Here the answer should be the line with "index tip: (578, 407)" and all the lines after it through the end of the listing, each repeated exactly, and no other text.
►
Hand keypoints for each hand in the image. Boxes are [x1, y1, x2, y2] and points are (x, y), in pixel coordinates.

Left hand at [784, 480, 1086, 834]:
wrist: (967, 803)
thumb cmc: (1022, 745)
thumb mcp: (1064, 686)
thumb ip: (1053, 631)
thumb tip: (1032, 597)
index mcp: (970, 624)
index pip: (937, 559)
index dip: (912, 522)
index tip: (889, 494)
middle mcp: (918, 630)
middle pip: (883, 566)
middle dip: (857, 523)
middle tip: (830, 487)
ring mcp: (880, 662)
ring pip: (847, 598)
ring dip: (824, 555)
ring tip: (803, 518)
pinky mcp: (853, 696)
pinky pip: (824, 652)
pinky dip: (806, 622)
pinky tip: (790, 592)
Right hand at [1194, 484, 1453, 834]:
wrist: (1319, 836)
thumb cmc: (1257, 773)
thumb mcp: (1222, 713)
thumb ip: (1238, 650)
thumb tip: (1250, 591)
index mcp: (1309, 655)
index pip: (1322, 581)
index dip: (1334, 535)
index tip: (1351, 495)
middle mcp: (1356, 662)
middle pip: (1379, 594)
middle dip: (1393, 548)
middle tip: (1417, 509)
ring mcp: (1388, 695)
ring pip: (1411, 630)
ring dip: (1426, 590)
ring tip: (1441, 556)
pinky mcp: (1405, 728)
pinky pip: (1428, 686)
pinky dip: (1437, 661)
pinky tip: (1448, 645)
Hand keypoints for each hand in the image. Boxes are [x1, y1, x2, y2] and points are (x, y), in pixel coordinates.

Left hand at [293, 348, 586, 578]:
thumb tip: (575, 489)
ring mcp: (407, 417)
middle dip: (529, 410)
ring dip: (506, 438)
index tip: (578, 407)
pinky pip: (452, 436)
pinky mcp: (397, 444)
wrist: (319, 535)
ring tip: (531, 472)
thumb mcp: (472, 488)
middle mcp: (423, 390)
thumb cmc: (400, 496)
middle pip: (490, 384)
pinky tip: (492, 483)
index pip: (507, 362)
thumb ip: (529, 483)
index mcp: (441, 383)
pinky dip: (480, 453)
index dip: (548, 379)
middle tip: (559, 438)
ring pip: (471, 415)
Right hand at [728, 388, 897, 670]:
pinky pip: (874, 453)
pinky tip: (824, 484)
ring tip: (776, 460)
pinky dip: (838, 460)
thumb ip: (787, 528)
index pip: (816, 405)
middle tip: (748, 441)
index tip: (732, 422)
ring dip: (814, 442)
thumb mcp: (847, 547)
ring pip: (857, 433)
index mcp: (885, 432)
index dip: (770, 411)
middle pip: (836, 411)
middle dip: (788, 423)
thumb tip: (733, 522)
◄
[Your response]
index tip: (578, 407)
pinky pip: (452, 436)
pinky mcp: (397, 444)
wrist: (319, 535)
ring tip: (531, 472)
thumb mcp: (472, 488)
middle mcp: (423, 390)
thumb cmc: (400, 496)
middle pip: (490, 384)
pinky tip: (492, 483)
index pip: (507, 362)
thumb ip: (529, 483)
index mcp: (441, 383)
pinky dip: (480, 453)
index dip: (548, 379)
middle tip: (559, 438)
ring pip: (471, 415)
Right hand at [728, 388, 897, 670]:
pinky pip: (874, 453)
pinky tip: (824, 484)
ring tip: (776, 460)
pinky dip: (838, 460)
thumb ip: (787, 528)
index pip: (816, 405)
middle tip: (748, 441)
index tip: (732, 422)
ring dip: (814, 442)
thumb mcp: (847, 547)
ring pip: (857, 433)
index mcp: (885, 432)
index dip: (770, 411)
middle pip: (836, 411)
middle dip: (788, 423)
thumb tip: (733, 522)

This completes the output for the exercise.